Every anchor and commentator on network and cable news last night underwent a visible transformation from self-satisfied and jolly certainty to wandering in the wilderness. In a situation that only had two possible outcomes, nobody was even able to pretend they had contemplated both. Say this for Brian Williams’ old-fashioned anchor visage, it at least kept him from looking like an astonished fool live on MSNBC. Hang me on the same hook: I woke up this morning to a string of emails from various of the illiterate boobs who had over the past year felt compelled to tell me why they hated Hillary Clinton and about the intensity of their desire to elect Donald Trump. To each, I had said “fat chance.” Now all said, rightly, "I told you so."
It all washed away. Beyonce. The tax returns. The theoretical blue wall. Trump as sexual predator. Putin. His shambolic debate performances. Hispanics. Indeed, every aspect of the media narrative, dust. This narrative not only did not diminish him, it fortified him. The criticism of Trump defined the people who were criticizing him, reliably giving the counter-puncher something to punch. It was a juicy target. The Media Party not only fashioned the takedown narrative and demanded a special sort of allegiance to it — Twitter serving as the orthodoxy echo chamber — but, suspending most ordinary conflict rules, according to the Century for Public Integrity, gave lots of cash to Hillary. The media turned itself into the opposition and, accordingly, was voted down.
It was a failure to understand the power of the currents running for Trump — a failure of intelligence, experience and objectivity, on particularly excruciating display last night in Buzzfeed’s live video feed with its cast of moronic, what-me-worry millennials having their first go at election night and now eager to take over the media.
And it was a failure of modern journalistic technique too. It was the day the data died. All of the money poured by a financially challenged media industry into polls and polling analysis was for naught. It profoundly misinformed. It created a compelling and powerful narrative that was the opposite of what was actually happening. There may be few instances, except perhaps under authoritarian regimes, where the media has so successfully propounded a view of events not only of its own making but at such odds with reality. Trump is a simple proof: forget polls — they say what you want them to say.

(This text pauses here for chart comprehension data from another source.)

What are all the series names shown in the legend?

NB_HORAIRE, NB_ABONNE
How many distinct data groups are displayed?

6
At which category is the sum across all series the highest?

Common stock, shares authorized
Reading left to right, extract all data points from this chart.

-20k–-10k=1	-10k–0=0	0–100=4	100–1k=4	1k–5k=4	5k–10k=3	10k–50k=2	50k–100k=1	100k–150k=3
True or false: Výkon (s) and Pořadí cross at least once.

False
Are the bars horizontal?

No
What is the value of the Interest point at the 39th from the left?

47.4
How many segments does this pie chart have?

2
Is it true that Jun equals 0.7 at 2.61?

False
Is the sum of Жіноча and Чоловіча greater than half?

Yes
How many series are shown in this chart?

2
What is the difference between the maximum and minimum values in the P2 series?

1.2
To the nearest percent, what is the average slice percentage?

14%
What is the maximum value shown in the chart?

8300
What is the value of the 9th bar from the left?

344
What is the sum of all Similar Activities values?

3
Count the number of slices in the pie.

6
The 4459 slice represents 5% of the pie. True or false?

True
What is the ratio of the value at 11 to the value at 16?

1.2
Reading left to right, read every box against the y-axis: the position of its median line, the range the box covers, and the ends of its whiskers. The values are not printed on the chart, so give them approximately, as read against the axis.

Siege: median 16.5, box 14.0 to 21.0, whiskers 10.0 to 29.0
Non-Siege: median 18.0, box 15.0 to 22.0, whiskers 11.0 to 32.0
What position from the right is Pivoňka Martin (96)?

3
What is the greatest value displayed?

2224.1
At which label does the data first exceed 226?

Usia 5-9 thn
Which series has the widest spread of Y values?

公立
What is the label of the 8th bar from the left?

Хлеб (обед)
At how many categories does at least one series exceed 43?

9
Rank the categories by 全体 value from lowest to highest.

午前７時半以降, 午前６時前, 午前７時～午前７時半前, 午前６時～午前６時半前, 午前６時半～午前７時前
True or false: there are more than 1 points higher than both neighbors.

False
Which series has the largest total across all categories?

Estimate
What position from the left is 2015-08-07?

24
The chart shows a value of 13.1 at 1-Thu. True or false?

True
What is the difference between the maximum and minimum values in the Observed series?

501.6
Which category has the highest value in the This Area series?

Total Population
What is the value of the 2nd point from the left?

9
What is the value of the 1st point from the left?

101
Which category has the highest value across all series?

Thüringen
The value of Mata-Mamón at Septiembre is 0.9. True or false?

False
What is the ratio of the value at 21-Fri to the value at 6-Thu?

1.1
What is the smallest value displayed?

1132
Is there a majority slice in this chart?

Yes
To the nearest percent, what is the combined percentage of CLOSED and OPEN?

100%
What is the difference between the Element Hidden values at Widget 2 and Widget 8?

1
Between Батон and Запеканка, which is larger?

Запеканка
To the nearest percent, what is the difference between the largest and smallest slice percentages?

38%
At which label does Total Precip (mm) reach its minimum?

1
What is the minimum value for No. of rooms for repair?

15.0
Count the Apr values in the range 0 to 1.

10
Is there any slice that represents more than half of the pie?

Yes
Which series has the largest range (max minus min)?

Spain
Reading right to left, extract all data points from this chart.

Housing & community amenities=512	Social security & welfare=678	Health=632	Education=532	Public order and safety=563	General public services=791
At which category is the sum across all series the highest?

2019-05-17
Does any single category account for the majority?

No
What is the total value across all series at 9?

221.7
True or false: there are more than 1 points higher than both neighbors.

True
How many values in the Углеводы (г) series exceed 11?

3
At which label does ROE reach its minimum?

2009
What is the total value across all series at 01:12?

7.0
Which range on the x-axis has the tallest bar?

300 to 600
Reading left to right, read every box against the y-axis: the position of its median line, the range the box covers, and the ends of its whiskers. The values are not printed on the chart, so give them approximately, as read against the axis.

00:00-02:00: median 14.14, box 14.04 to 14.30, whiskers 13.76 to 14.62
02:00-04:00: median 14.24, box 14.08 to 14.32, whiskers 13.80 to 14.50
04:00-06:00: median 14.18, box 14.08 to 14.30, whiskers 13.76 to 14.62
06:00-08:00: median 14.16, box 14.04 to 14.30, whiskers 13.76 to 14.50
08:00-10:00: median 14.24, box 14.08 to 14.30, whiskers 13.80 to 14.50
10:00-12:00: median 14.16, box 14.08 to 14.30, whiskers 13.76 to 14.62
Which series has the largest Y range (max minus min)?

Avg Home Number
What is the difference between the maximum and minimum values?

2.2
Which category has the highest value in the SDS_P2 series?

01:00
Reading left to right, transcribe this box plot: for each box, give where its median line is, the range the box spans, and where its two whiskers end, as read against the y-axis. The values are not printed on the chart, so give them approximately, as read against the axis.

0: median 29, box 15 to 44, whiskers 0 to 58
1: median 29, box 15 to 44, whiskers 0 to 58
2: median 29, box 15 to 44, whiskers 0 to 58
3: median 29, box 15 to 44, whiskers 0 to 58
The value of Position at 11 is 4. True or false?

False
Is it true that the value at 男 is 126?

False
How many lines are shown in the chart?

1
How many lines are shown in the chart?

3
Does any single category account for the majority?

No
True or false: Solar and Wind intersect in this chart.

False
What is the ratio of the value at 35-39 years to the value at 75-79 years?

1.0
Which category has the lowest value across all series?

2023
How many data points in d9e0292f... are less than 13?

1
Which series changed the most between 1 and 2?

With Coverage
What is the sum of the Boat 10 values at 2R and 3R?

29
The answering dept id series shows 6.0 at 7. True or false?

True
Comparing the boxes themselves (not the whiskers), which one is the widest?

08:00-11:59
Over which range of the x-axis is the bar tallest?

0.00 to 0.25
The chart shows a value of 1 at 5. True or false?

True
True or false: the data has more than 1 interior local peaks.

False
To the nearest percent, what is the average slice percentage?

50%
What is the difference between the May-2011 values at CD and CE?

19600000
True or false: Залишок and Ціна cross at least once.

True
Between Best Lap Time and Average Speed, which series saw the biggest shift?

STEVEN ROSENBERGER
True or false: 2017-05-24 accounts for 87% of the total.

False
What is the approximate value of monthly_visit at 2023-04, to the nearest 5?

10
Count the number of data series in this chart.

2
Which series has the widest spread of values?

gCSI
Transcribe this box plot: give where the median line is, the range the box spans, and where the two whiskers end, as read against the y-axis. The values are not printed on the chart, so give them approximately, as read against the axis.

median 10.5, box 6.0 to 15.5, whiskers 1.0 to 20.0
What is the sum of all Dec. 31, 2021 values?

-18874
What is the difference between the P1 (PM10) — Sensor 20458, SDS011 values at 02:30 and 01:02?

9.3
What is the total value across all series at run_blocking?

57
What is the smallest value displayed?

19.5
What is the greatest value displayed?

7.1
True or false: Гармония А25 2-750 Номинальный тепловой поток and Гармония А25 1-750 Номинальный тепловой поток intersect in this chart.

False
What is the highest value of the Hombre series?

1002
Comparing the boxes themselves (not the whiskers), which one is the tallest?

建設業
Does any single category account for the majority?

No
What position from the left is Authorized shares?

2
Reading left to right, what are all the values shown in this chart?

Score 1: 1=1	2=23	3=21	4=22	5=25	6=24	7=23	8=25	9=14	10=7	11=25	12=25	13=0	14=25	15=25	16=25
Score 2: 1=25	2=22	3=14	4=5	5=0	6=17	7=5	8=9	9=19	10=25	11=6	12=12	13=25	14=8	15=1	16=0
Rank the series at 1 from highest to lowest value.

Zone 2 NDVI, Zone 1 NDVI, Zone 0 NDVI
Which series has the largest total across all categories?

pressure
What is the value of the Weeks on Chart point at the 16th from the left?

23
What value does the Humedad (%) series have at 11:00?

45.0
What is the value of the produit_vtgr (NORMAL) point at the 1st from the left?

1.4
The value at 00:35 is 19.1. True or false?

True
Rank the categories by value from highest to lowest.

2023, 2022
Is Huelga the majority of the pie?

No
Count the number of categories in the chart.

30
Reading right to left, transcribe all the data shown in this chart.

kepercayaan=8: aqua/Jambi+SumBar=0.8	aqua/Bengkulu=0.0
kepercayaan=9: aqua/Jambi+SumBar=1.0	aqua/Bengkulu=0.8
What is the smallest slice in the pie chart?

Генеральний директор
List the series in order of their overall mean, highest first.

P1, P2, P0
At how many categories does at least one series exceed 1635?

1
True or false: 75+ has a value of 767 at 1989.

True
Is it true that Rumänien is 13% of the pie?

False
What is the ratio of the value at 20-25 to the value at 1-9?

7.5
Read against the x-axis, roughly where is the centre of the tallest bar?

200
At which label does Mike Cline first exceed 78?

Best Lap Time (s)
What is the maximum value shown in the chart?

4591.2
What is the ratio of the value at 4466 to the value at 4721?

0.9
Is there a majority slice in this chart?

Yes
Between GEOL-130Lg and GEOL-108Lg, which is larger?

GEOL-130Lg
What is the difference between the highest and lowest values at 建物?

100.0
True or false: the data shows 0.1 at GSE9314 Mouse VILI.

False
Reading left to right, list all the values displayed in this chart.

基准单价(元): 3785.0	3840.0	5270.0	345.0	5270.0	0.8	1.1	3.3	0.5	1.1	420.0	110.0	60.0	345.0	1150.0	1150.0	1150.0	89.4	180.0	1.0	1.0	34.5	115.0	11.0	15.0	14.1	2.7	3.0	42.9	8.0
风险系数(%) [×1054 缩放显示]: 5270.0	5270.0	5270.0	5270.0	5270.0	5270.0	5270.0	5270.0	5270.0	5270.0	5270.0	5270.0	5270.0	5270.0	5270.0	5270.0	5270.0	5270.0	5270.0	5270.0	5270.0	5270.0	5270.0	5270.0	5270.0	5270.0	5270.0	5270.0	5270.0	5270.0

And then there was the wholesale destruction of what is perhaps the most important media assumption: that advertising matters. A not inconsiderable portion of the profitability of most media companies comes from the extra many billions of dollars that’s poured into local television every four years. Clinton spent the usual quota (buying, for instance, almost 80 percent of the more than 120,000 campaigns ads during the general election in Florida), Trump only a fraction thereof, redefining not only how to run for office, but the symbiotic relationship of the media to politics.
The irony is too painful: Trump the media candidate turns on the media. The flat-footed media became for the nimble Trump his punching bag and foil (while all the time the media assumed Trump was the flat-footed one). It gave him his singular, galvanizing and personalized issue — it’s the media, stupid. If Trump makes good on his promise to oppose the Time Warner and AT&T merger, that will be an indication that his war with the media, once his most reliable alley, will go on.
Perhaps another strategy for the media future is to just create a channel that pretends that Hillary and liberal certainties have won — rather similar to the pretend and certainty that got us to where we are now.